• TEXT TO READ

------------------------------

I haven’t posted for a while because I’ve been a bit stuck with this interesting, yet frustrating MOOC on Coursera. According to the marking system, I’ve passed, so I wanted to share what I learned about how statistics help drones (or any intelligent robot) navigate. Check out my code to generate the below simulation.

Uncertainty

If you are driving a car, the speedometer will tell you that you’re going at 50 mph. You will know that you’re going at 50 and not 55, but you probably won’t  be able to tell if you’re going at 49.96 or 50.05. This may be because the needle is too thick or because there is a tiny imbalance in some part of the machinery connecting the axle to the gauge. Fortunately, we don’t care whether we’re going at 49.96 or 50.05 mph because it makes no material difference to how we drive.

Whilst humans are usually very certain about where they are, where their nose is pointing and how many steps they need to climb, it turns out uncertainty is a massive problem for autonomous systems like robots.

Imagine a missile travelling at 2.8 km per second needing to intercept a 1m wide asteroid on a collision course with a new space station – if the missile is travelling 500km to hit its target, it needs to be controlled incredibly accurately to make sure all the small imperfections on the way don’t take it off track. It may be that the accelerometers on board have a manufacturing tolerance that means their readings can be out by 5%. What to do? How do we direct it if we’re not sure how fast it is?

Statistics

Disclaimer: I used to hate statistics at school and my early working days because we went straight into the equations without talking about the essence. Since dabbling in machine learning and robotics, I now appreciate the need.

For example: If I know exactly what the market will be tomorrow, I can take only one action to plan for it precisely and optimally, but if I don’t, I need to consider the different scenarios and either plan for the most likely one(s), or ideally all of them.

Similarly, for a given atom energy level, an electron “cloud” is a representation of all possible locations of an electron around its nucleus, weighted by probability. The electron is so small, fast and damn spooky that it makes more sense to represent and use all its possible positions for analysis, rather than keep track of the crazy particle.

Statistics gives us a way to manipulate the entire distribution, rather than individual certain events (samples). If we have a process that takes a variable through a large number of steps, the variable becomes the distribution – the collection of all  outcomes weighted by probability – instead of a single discrete observation.

We typically end up with better predictions by carrying the uncertainty through the process; one way to think about this is that after a large number of random events the “noise” typically averages out.

------------------------------

• INSTRUCTIONS FOR THE TASK
List every speed given in the post on statistics and robot navigation, with its unit.

• RECORDS SHOWN
------------------------------

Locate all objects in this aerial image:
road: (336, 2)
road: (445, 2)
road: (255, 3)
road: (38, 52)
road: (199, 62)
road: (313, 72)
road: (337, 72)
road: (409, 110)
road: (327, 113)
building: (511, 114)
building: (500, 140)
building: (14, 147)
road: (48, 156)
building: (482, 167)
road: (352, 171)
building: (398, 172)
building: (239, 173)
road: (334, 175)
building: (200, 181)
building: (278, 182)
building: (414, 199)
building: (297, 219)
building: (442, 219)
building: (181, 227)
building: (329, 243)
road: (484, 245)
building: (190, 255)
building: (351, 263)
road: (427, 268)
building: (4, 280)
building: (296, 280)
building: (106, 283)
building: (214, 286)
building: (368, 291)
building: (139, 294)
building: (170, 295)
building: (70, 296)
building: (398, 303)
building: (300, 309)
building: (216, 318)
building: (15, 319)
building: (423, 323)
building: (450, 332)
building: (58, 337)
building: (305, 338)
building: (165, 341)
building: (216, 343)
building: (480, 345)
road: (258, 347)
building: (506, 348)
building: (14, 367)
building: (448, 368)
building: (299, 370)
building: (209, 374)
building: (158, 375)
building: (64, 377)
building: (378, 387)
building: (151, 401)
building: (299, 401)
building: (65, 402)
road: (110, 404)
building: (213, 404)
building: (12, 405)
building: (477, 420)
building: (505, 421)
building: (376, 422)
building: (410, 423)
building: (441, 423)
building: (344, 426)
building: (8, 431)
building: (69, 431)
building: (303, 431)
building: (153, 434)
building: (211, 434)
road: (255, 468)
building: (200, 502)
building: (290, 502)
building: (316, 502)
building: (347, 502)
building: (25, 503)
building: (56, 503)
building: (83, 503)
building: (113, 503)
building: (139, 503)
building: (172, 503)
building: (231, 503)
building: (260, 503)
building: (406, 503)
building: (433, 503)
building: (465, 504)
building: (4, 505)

------------------------------

• EXERCISE RESULT
50 mph, 55 mph, 49.96 mph, 50.05 mph, 2.8 km per second